## Begin Input material
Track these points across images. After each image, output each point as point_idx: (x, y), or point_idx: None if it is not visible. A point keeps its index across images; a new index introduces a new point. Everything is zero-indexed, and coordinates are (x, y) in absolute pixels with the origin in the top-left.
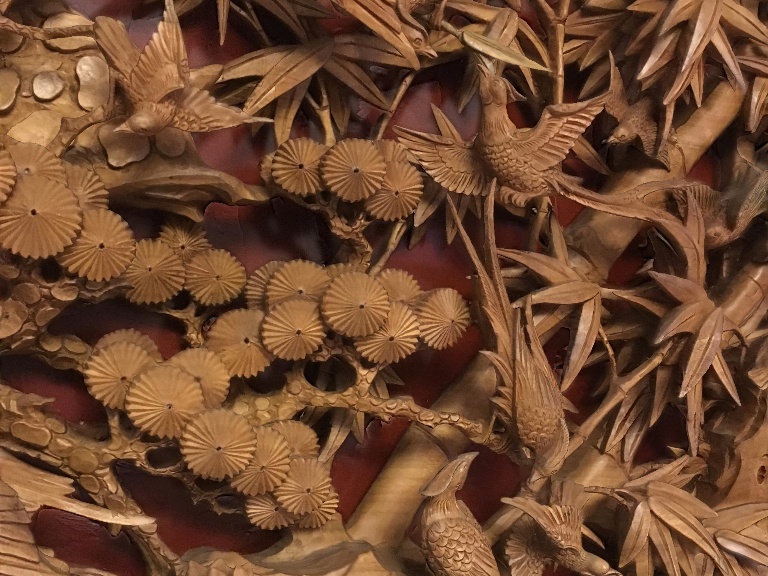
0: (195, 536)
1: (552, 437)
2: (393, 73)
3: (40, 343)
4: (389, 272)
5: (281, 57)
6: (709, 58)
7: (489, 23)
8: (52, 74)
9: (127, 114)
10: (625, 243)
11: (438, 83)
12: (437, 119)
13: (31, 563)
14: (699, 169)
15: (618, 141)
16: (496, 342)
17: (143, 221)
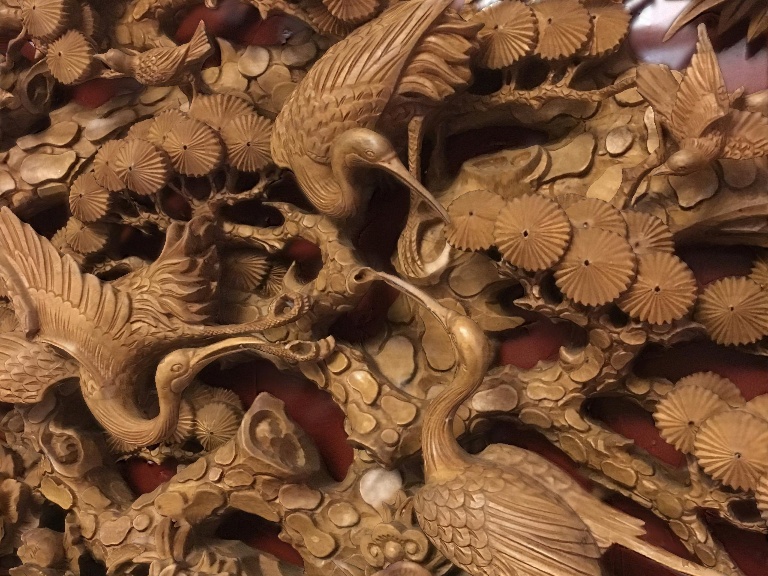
0: None
1: None
2: None
3: (627, 386)
4: None
5: None
6: None
7: None
8: (622, 129)
9: None
10: None
11: None
12: None
13: None
14: None
15: None
16: None
17: (733, 258)
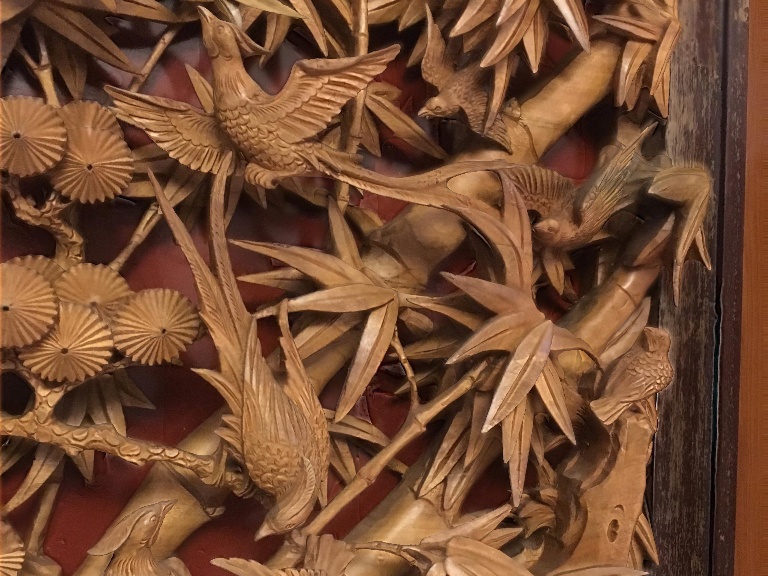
0: None
1: (294, 480)
2: (140, 27)
3: None
4: (81, 267)
5: None
6: (551, 13)
7: None
8: None
9: None
10: (453, 240)
11: (198, 40)
12: (194, 83)
13: None
14: (555, 152)
15: (433, 114)
16: (218, 358)
17: None
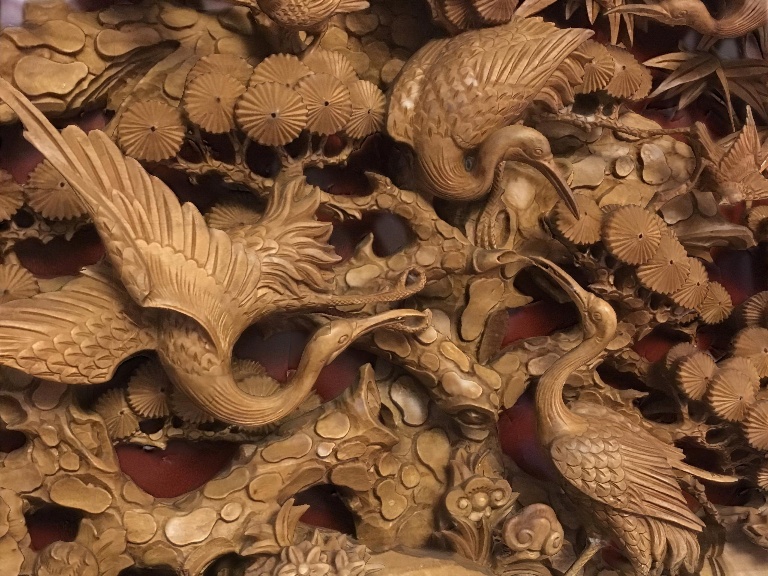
0: (709, 496)
1: None
2: None
3: None
4: None
5: (760, 137)
6: None
7: None
8: (627, 158)
9: (702, 189)
10: None
11: None
12: None
13: (684, 505)
14: None
15: None
16: None
17: None
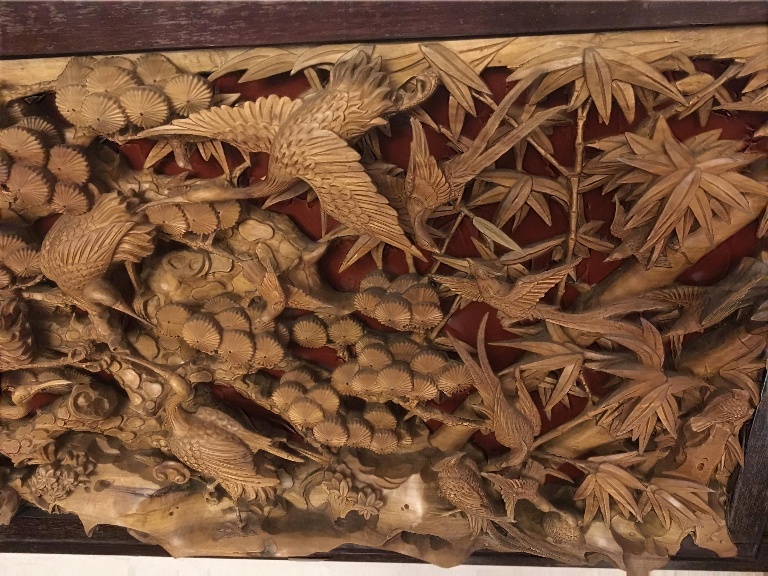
0: None
1: (518, 447)
2: (447, 216)
3: None
4: (422, 356)
5: None
6: None
7: (510, 188)
8: (245, 254)
9: None
10: (628, 311)
11: None
12: (476, 246)
13: (253, 476)
14: (706, 261)
15: None
16: (482, 400)
17: None
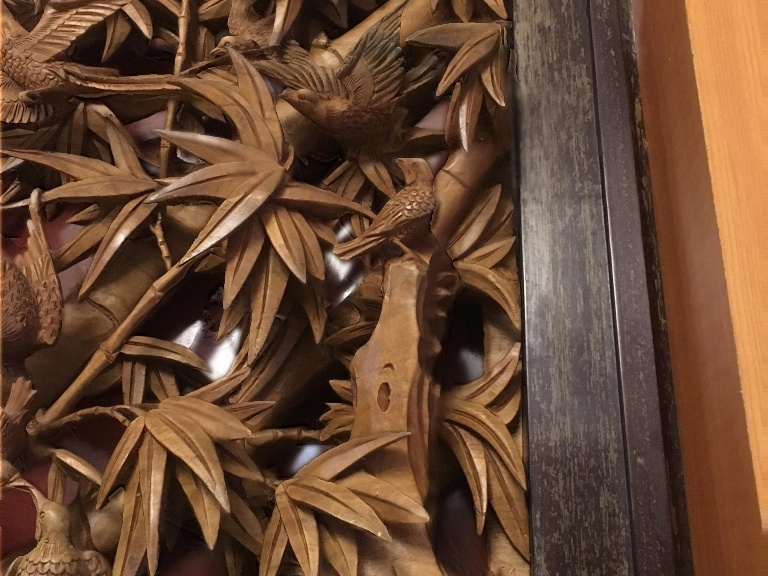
0: None
1: None
2: None
3: None
4: None
5: None
6: None
7: None
8: None
9: None
10: None
11: None
12: None
13: None
14: None
15: (225, 51)
16: None
17: None
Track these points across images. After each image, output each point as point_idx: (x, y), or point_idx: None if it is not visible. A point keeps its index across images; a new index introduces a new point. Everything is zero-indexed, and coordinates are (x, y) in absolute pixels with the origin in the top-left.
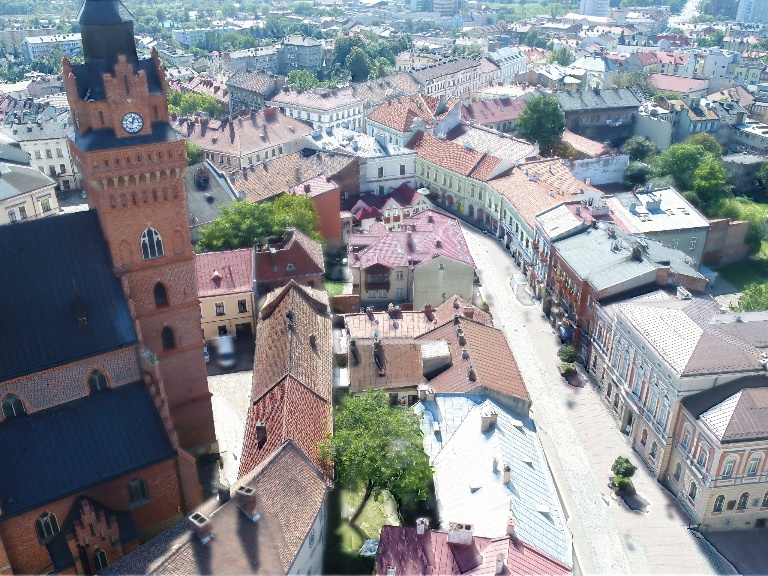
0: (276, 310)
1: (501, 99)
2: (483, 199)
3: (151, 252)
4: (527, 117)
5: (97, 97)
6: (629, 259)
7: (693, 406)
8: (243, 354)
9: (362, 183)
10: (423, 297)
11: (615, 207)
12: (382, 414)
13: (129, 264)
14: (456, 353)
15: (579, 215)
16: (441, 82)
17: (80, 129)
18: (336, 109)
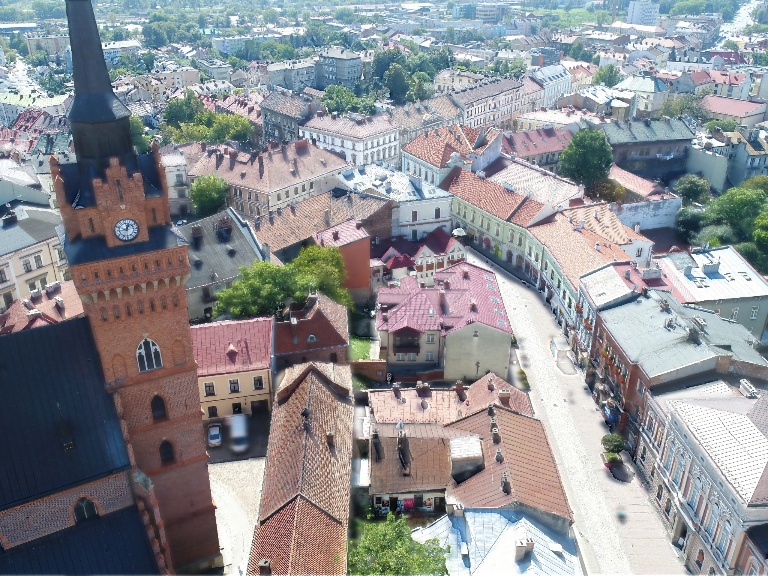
0: (293, 395)
1: (544, 129)
2: (523, 246)
3: (148, 364)
4: (572, 152)
5: (86, 203)
6: (685, 340)
7: (761, 540)
8: (258, 435)
9: (394, 227)
10: (455, 364)
11: (668, 270)
12: (402, 556)
13: (123, 378)
14: (489, 452)
15: (628, 279)
16: (481, 105)
17: (69, 235)
18: (371, 137)
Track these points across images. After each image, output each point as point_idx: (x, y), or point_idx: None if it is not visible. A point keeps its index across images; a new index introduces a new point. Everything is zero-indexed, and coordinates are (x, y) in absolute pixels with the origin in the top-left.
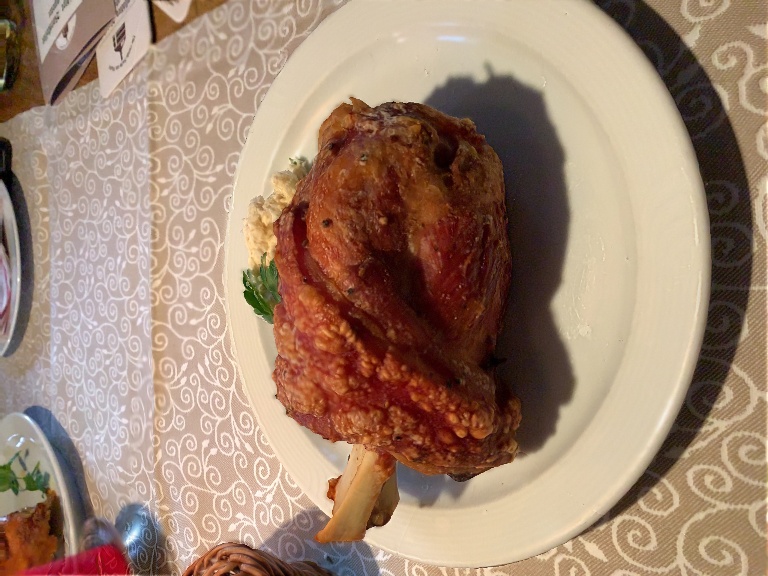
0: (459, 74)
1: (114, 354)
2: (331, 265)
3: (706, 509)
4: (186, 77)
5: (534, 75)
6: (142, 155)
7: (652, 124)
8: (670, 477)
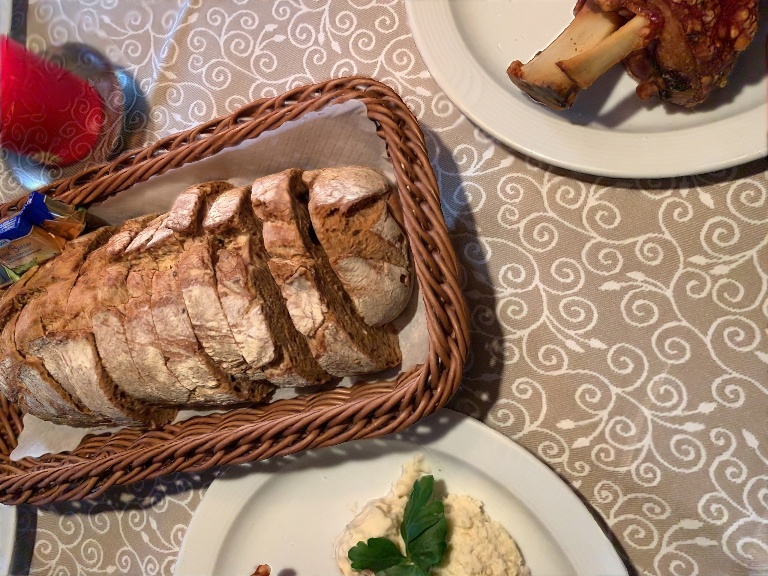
## End Input material
Repeat every line of the records above word for word, but leave out the pictures.

Track these points across images. After each image, output each point as point_idx: (x, y), or point_idx: None if it is not visible. A point keeps its index across images; a new index introduces a new point. Everything is zero-indexed, and coordinates are (x, y) in absolute pixels with the origin in the top-left.
0: (195, 536)
1: (552, 437)
2: (393, 73)
3: (40, 343)
4: (389, 272)
5: (281, 57)
6: (709, 58)
7: (489, 23)
8: (52, 74)
9: (127, 114)
10: (625, 243)
11: (438, 83)
12: (437, 119)
13: (31, 563)
14: (699, 169)
15: (618, 141)
16: (496, 342)
17: (143, 221)
0: None
1: None
2: None
3: (627, 386)
4: None
5: None
6: None
7: None
8: (622, 129)
9: None
10: None
11: None
12: None
13: None
14: None
15: None
16: None
17: (733, 258)
0: None
1: (294, 480)
2: (140, 27)
3: None
4: (81, 267)
5: None
6: (551, 13)
7: None
8: None
9: None
10: (453, 240)
11: (198, 40)
12: (194, 83)
13: None
14: (555, 152)
15: (433, 114)
16: (218, 358)
17: None
0: (709, 496)
1: None
2: None
3: None
4: None
5: (760, 137)
6: None
7: None
8: (627, 158)
9: (702, 189)
10: None
11: None
12: None
13: (684, 505)
14: None
15: None
16: None
17: None
0: None
1: (518, 447)
2: (447, 216)
3: None
4: (422, 356)
5: None
6: None
7: (510, 188)
8: (245, 254)
9: None
10: (628, 311)
11: None
12: (476, 246)
13: (253, 476)
14: (706, 261)
15: None
16: (482, 400)
17: None
0: None
1: None
2: None
3: None
4: None
5: None
6: None
7: None
8: None
9: None
10: None
11: None
12: None
13: None
14: None
15: (225, 51)
16: None
17: None
Track these points across images. After each image, output each point as point_idx: (x, y), or point_idx: None if it is not visible. A point keeps its index across images; a new index introduces a new point. Everything is zero-indexed, and coordinates are (x, y) in absolute pixels with the origin in the top-left.
0: (276, 310)
1: (501, 99)
2: (483, 199)
3: (151, 252)
4: (527, 117)
5: (97, 97)
6: (629, 259)
7: (693, 406)
8: (243, 354)
9: (362, 183)
10: (423, 297)
11: (615, 207)
12: (382, 414)
13: (129, 264)
14: (456, 353)
15: (579, 215)
16: (441, 82)
17: (80, 129)
18: (336, 109)
0: (293, 395)
1: (544, 129)
2: (523, 246)
3: (148, 364)
4: (572, 152)
5: (86, 203)
6: (685, 340)
7: (761, 540)
8: (258, 435)
9: (394, 227)
10: (455, 364)
11: (668, 270)
12: (402, 556)
13: (123, 378)
14: (489, 452)
15: (628, 279)
16: (481, 105)
17: (69, 235)
18: (371, 137)
Track these points across images. After each image, output each point as point_idx: (x, y), or point_idx: None if it is not visible. A point keeps its index across images; a new index introduces a new point. Everything is zero-indexed, and coordinates are (x, y) in absolute pixels with the origin in the top-left.
0: (459, 74)
1: (114, 354)
2: (331, 265)
3: (706, 509)
4: (186, 77)
5: (534, 75)
6: (142, 155)
7: (652, 124)
8: (670, 477)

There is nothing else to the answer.